→ **Data entries**
--- Start ---

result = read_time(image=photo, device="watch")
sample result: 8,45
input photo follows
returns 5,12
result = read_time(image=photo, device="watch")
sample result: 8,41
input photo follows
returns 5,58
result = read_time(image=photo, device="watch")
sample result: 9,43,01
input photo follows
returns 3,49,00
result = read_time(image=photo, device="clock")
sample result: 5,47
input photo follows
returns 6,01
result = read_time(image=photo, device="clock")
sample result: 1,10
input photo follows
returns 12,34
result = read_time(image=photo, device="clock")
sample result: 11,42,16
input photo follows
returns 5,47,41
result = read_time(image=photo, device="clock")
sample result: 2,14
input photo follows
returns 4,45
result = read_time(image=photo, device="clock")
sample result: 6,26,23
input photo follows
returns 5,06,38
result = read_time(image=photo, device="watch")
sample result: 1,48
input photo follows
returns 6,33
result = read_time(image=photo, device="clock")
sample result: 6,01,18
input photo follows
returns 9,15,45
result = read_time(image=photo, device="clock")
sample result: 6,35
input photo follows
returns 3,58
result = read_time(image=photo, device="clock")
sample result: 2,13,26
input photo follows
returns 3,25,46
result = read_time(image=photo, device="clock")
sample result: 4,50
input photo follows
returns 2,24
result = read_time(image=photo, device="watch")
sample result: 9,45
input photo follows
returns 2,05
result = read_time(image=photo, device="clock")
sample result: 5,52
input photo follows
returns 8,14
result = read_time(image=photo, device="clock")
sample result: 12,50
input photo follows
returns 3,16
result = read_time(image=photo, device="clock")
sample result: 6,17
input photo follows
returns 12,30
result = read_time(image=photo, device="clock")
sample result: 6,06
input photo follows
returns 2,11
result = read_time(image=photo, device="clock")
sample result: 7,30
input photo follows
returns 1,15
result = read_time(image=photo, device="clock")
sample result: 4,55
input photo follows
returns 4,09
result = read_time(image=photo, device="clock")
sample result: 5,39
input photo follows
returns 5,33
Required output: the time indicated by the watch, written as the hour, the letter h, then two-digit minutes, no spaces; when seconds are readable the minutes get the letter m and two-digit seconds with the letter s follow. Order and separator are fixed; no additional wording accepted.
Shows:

--- End ---

→ **JOB**
Reproduce the entire listing above line for line, with no changes.

→ **RESPONSE TO THE TASK**
result = read_time(image=photo, device="watch")
sample result: 8,45
input photo follows
returns 5,12
result = read_time(image=photo, device="watch")
sample result: 8,41
input photo follows
returns 5,58
result = read_time(image=photo, device="watch")
sample result: 9,43,01
input photo follows
returns 3,49,00
result = read_time(image=photo, device="clock")
sample result: 5,47
input photo follows
returns 6,01
result = read_time(image=photo, device="clock")
sample result: 1,10
input photo follows
returns 12,34
result = read_time(image=photo, device="clock")
sample result: 11,42,16
input photo follows
returns 5,47,41
result = read_time(image=photo, device="clock")
sample result: 2,14
input photo follows
returns 4,45
result = read_time(image=photo, device="clock")
sample result: 6,26,23
input photo follows
returns 5,06,38
result = read_time(image=photo, device="watch")
sample result: 1,48
input photo follows
returns 6,33
result = read_time(image=photo, device="clock")
sample result: 6,01,18
input photo follows
returns 9,15,45
result = read_time(image=photo, device="clock")
sample result: 6,35
input photo follows
returns 3,58
result = read_time(image=photo, device="clock")
sample result: 2,13,26
input photo follows
returns 3,25,46
result = read_time(image=photo, device="clock")
sample result: 4,50
input photo follows
returns 2,24
result = read_time(image=photo, device="watch")
sample result: 9,45
input photo follows
returns 2,05
result = read_time(image=photo, device="clock")
sample result: 5,52
input photo follows
returns 8,14
result = read_time(image=photo, device="clock")
sample result: 12,50
input photo follows
returns 3,16
result = read_time(image=photo, device="clock")
sample result: 6,17
input photo follows
returns 12,30
result = read_time(image=photo, device="clock")
sample result: 6,06
input photo follows
returns 2,11
result = read_time(image=photo, device="clock")
sample result: 7,30
input photo follows
returns 1,15
result = read_time(image=photo, device="clock")
sample result: 4,55
input photo follows
returns 4,09
result = read_time(image=photo, device="clock")
sample result: 5,39
input photo follows
returns 5,33
Required output: the time indicated by the watch, written as the hour, the letter h, then two-digit minutes, no spaces; when seconds are readable the minutes get the letter m and two-digit seconds with the letter s follow. Order and separator are fixed; no additional wording accepted.
Shows:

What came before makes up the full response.